═════ Text block ═════
Clark v. Department of Labor and Industries

Decision Date14 November 1924
Docket Number18559.
Citation131 Wash. 256,230 P. 133
PartiesCLARK v. DEPARTMENT OF LABOR AND INDUSTRIES.
CourtWashington Supreme Court

Department 2.

Appeal from Superior Court, Spokane County; Webster, Judge.

Proceeding under the Workmen's Compensation Act by Ruth Clark for personal injury, opposed by the Diamond Match Company employer. Decision of the Department of Labor and Industries rejecting claim, was reversed by the superior court, and the Department appeals. Affirmed.

John H Dunbar and M. H. Weght, both of Olympia, for appellant.

Roy A. Redfield, of Spokane, for respondent.

HOLCOMB J.
═════ Exercise data ═════
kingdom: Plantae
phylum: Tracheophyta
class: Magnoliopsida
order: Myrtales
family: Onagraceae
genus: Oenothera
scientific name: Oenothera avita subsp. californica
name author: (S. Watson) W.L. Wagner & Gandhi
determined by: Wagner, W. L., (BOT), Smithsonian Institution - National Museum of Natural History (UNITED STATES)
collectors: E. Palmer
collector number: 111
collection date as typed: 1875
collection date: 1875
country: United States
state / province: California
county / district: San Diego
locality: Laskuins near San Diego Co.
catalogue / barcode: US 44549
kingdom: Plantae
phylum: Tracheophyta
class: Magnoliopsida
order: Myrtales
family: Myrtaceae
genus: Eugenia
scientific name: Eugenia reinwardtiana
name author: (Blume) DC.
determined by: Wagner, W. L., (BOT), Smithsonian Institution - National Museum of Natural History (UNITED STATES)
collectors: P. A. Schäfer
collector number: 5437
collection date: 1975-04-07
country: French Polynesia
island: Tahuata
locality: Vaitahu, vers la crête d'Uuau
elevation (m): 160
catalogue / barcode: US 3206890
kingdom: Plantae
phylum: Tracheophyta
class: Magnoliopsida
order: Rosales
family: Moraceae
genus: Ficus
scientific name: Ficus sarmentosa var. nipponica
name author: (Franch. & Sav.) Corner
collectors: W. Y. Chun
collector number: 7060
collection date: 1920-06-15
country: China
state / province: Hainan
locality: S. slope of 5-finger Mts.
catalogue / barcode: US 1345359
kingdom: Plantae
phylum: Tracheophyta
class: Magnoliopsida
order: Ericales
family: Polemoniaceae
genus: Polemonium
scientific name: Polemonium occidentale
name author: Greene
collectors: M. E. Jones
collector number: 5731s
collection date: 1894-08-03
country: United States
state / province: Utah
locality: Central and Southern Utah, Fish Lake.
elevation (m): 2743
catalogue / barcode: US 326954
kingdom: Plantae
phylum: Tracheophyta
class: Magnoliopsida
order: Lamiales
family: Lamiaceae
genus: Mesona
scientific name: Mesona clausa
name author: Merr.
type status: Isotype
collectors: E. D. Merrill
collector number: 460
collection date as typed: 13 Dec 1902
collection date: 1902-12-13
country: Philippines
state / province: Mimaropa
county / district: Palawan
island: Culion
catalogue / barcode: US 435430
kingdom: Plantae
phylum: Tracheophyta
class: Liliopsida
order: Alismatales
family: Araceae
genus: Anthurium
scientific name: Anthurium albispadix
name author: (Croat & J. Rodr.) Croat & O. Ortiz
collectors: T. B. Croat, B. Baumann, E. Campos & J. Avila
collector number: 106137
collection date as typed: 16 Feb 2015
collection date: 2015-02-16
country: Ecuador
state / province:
═════
[Task objective] In the Clark v. Department of Labor and Industries text, what company was the employer that opposed the claim?

[Solution] The Diamond Match Company.